Ich blicke täglich auf ein Paradies herab. Dazu muss ich mich
nur ans Küchenfenster stellen. Es grünt so grün im Garten
meiner Nachbarn, der kaum größer als 250 Quadratmeter ist.
Auf dieser Fläche gedeihen unendlich viele Blumen,
Steingewächse und in Töpfen sogar Bäumchen. Ich vermute,
dass meine Nachbarn keine zehn Finger an ihren Händen
haben, sondern an jeder Hand fünf grüne Daumen. Was in ihren
Hochbeeten wächst, reicht aus, um Salatschüsseln für eine
ganze Kompanie zu füllen. Bei Gartenfreunden aus meinem
Bekanntenkreis hängen Trauben an den Reben, die schon vor
der Ernte wie Rosinen aussehen. Die Trauben meiner Nachbarn
sind voller Saft und Kraft und gleichen ihren Schwestern aus
dem sonnigen Süden von Deutschland. Meine Nachbarn haben
ihre Blumen so gepflanzt, wie gute Maler die Farben auf die
Leinwand setzen. In der Nacht verwandeln viele kleine
Solarlampen die grüne Oase in ein sanft schimmerndes
Glühwürmchen-Meer.
Am Ende des Gartens steht eine Volliere mit einem perfekt
eingerichteten Schutzhaus für Wellensittiche, Hühner und den
Papagei. Die Wellensittiche sehen aus wie viele, viele bunte
Smarties mit Flügeln. Die kleinen Vögel trällern zu allen
Jahreszeiten aus voller Kehle und scheinen sich mit dem
vorwiegend kühlen Wetter hier im Norden arrangiert zu haben.

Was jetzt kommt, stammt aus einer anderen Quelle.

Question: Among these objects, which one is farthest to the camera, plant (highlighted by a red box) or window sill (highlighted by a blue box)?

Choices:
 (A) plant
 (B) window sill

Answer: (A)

Wenn mein Handy besonders schrill klingelt, gehe ich nicht ran,
weil ich weiß, dass mich nur wieder einer von den
hochbegabten Sittichen bluffen will. Die Hühner meiner
Nachbarn sind, wie alle Freilebenden, glücklich. Wenn sie ein Ei
gelegt haben, dann teilen sie das den anderen Hühnern und mir
lautstark mit. Ansonsten halten sie den Schnabel. Das würde ich
mir vom Papagei der Nachbarn auch wünschen.
Er ist die Schlange in meinem Paradies unter dem
Küchenfenster. Jeden Tag begrüßt er den Morgen mit lautem Gekrächze.
Er schlägt so regelmäßig an wie eine Kirchturmuhr
und zum Abend legt er dann noch mal richtig los. Der Papagei
krächzt wie mein antiker Schrank, dessen Türen sich wie von
Geisterhand öffnen, wenn er nicht abgeschlossen ist. Mein
Schrank ist jedoch einige Dezibel leiser als der Papagei meiner
Nachbarn. Ich höre den Papagei noch bei geschlossenem
Fenster. Wenn das Fenster offen ist, verstehe ich den
Nachrichtensprecher aus dem Radio nicht mehr richtig und
verpasse womöglich Weltbewegendes. Gestern hörte ich nur
„Donald Trump hat…“ Was der amerikanische Präsident schon
wieder angestellt hat, blieb mir verborgen.
Wenn der Papagei meiner Nachbarn ein Dauerkrächzen
anstimmt, höre ich auch die Wohnungsklingel und das Telefon
nicht mehr.
Deshalb richte ich diese Zeilen an alle Menschen, die mich
kontaktieren wollen.
Wer vor meiner Tür steht, sollte Sturm klingeln und wer mich
anruft, sollte so lange warten, bis der Anrufbeantworter
anspringt. Ich rufe, garantiert zurück. Falls dann eigenartige
Geräusche zu hören sind, liegt es nicht an der Leitung, sondern
daran, dass meine Nachbarn einen schlimmen Vogel haben.